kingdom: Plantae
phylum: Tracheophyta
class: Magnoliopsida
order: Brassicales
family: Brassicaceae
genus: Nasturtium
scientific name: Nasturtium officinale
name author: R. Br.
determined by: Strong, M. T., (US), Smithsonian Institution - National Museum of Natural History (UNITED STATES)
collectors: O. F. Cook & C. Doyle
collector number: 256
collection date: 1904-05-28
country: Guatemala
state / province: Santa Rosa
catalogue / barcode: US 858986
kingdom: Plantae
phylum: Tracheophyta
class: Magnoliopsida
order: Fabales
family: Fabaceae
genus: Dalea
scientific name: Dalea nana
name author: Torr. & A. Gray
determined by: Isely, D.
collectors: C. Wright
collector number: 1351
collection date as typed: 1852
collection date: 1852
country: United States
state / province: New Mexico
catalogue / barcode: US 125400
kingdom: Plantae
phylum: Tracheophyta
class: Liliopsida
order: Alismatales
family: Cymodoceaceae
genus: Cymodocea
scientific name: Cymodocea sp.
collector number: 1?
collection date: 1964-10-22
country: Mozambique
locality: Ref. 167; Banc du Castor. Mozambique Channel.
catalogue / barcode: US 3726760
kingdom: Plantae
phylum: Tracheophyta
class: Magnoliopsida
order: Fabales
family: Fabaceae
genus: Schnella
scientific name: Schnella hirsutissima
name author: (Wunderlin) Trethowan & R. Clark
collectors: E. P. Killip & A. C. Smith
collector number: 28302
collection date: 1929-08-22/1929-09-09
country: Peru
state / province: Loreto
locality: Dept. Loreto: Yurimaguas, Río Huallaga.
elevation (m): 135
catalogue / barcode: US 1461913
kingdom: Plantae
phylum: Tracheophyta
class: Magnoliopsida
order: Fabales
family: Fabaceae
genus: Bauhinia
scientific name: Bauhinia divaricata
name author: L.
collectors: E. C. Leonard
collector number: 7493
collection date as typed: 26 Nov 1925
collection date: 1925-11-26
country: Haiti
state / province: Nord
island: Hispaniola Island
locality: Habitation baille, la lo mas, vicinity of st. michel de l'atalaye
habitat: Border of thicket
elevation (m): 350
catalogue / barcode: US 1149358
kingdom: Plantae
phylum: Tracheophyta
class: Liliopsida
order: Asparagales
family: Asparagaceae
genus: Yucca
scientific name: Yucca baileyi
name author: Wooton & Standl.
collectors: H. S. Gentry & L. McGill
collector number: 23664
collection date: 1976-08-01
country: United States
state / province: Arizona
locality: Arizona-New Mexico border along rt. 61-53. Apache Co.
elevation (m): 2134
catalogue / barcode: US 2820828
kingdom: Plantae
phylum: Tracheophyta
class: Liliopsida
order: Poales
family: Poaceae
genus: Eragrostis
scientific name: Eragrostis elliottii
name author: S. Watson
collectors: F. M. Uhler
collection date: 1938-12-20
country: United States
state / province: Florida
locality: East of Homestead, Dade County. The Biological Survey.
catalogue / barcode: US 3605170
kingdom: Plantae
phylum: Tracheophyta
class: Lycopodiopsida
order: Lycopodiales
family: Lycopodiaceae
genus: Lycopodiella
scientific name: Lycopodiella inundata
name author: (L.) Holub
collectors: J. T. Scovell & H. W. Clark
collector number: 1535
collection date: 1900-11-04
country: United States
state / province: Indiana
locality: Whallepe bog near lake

§ Given request
Return each line above that contains the string "genus". Treat uppercase and lowercase letters as different.

§ Answer for this exercise
genus: Nasturtium
genus: Dalea
genus: Cymodocea
genus: Schnella
genus: Bauhinia
genus: Yucca
genus: Eragrostis
genus: Lycopodiella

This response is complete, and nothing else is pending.